She squeals with delight as I shuffle cards, like I’m a magician and can magically float cards through the air. She keeps asking me to do it “again”. I stop until she says the proper words, “agin pese Gigi”. Clapping and squealing, you would think I was a miracle worker. She runs and gives me hugs when I come to visit and asks for me when I’m gone. I would move heaven and earth for her if it was in her best interest.
I continue shuffling cards as she eats her second breakfast. I joke around with her and pretend I’m going to eat all her French toast and suddenly she gets territorial and angry. “MINE” she exclaims as she circles her arms around her plastic plate. “No Gigi, MINE”, just to make the point.
How quickly I go from being a miracle worker to the enemy.
In reality, I am the one that bought the bread and eggs, had the idea to make French toast, beat the eggs and added the seasonings, soaked the bread and grilled it to perfection, cut the pieces up in 2-year-old-hand-size shapes, poured a small amount of syrup for her to “dip dip”, put it all on her plate and gave it to her.
MINE she exclaims like I had nothing to do with the delicacy in front of her.
I wonder what God sees in us as he sits across the table from us during this pandemic. I know he delights in me even more than my granddaughter does. I know he would move heaven and earth on my account if it would glorify him. He has uniquely created me with my own gifts and talents, given me opportunities to use those gifts and talents, blessed me with food and shelter and family, he has literally worked miracles in my life.

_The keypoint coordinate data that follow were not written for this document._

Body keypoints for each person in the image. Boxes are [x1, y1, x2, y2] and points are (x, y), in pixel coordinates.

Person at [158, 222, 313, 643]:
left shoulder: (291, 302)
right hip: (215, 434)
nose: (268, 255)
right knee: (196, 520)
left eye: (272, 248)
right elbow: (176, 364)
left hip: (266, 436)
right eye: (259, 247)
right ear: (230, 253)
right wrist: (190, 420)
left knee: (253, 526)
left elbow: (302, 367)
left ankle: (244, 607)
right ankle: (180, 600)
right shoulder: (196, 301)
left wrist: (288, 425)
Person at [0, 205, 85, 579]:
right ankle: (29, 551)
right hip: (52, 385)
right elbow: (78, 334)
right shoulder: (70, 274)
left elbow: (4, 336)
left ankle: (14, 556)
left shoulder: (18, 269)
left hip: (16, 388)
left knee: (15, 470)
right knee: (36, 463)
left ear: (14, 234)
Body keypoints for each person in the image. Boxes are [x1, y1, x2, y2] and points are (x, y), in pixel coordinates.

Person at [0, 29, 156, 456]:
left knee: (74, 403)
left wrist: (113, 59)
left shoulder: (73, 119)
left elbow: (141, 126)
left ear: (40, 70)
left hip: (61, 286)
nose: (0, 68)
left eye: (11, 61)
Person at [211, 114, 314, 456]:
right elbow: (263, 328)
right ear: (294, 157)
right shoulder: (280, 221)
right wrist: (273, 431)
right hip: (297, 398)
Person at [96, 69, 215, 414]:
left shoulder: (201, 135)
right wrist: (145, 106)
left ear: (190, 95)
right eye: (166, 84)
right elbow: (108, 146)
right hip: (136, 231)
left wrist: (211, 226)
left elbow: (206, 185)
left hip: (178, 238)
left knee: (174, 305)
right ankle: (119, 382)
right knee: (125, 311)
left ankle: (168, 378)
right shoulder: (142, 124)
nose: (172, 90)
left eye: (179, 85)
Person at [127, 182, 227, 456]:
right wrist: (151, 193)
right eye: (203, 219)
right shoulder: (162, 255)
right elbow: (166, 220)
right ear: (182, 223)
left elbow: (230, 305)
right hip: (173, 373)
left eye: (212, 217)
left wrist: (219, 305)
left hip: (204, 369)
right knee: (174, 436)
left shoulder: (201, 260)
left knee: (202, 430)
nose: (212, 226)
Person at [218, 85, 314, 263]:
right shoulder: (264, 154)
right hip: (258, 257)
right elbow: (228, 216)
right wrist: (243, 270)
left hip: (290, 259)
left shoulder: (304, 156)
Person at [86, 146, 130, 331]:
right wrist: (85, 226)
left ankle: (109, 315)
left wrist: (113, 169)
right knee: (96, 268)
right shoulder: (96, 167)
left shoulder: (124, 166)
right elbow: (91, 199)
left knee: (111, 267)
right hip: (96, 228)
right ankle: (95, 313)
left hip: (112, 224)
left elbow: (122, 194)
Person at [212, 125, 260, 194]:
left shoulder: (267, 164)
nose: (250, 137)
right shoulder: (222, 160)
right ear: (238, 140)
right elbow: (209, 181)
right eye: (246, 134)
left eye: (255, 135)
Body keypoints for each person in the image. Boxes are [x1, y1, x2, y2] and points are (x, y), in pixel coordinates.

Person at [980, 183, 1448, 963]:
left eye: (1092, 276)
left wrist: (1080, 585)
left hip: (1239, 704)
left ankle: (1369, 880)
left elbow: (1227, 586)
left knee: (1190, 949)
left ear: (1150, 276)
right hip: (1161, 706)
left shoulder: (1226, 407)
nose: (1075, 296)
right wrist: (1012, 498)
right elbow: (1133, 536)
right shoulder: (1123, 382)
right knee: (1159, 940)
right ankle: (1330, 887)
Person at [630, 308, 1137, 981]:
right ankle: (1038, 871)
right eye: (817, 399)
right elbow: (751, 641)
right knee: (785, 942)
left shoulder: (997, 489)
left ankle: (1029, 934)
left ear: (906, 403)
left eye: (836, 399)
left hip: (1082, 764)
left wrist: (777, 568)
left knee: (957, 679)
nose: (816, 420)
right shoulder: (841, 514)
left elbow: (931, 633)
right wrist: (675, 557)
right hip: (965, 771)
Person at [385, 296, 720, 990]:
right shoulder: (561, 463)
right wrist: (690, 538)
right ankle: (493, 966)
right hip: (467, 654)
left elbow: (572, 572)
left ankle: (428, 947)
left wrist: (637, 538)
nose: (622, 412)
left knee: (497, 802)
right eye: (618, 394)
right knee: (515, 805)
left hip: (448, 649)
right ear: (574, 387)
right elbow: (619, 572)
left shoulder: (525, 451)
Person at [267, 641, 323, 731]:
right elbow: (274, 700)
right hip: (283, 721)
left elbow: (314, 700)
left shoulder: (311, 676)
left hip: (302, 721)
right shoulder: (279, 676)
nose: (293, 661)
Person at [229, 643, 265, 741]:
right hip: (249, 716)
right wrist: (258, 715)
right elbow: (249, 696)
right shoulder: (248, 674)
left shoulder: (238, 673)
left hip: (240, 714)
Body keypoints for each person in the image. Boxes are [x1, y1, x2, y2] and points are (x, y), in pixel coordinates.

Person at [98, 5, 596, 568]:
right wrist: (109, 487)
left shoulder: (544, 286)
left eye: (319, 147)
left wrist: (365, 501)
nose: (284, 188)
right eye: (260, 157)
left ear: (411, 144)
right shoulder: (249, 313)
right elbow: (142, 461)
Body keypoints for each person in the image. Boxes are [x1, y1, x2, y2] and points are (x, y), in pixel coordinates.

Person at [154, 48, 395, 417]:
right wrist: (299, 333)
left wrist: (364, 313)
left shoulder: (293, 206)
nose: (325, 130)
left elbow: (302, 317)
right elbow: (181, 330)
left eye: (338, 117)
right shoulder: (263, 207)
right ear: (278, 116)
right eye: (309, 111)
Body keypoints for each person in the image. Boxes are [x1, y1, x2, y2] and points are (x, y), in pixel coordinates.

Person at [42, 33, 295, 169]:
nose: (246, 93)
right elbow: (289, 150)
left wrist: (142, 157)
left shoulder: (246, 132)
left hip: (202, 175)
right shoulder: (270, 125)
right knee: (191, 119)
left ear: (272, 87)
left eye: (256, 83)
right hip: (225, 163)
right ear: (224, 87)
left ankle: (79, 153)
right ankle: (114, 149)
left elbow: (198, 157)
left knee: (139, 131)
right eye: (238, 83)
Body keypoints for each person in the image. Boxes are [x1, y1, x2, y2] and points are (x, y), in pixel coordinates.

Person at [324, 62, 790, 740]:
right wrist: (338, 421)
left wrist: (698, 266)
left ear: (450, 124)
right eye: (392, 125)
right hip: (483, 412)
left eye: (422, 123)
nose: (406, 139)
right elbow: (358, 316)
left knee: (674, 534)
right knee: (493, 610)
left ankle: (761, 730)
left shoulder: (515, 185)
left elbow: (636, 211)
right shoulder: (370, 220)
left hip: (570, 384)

Suddenly it seems like he might take some of that away from me and I exclaim MINE as I circle my arms around my “possessions”. My travel schedule, my house, my food, my job, my stocks, my relationships, and yes, even my toilet paper, MINE.
Our time at the breakfast table went from a giggling, squealing, laughing exchange to one of strife and disappointment. In an instant the tone was changed and now no one was having fun.
I wonder if I could look at my travel schedule, my house, my food, my job, my stocks, my relationships and even my toilet paper as NOT MINE? I wonder if I could look at it all as Gods’, given to me as a gift to enjoy and to share? I wonder if I could take some of all of it and give it away?
I wonder how much I can give? Not how much I can keep.
Acts 2: 43-45 (The Message)
Everyone around was in awe—all those wonders and signs done through the apostles! And all the believers lived in a wonderful harmony, holding everything in common. They sold whatever they owned and pooled their resources so that each person’s need was met.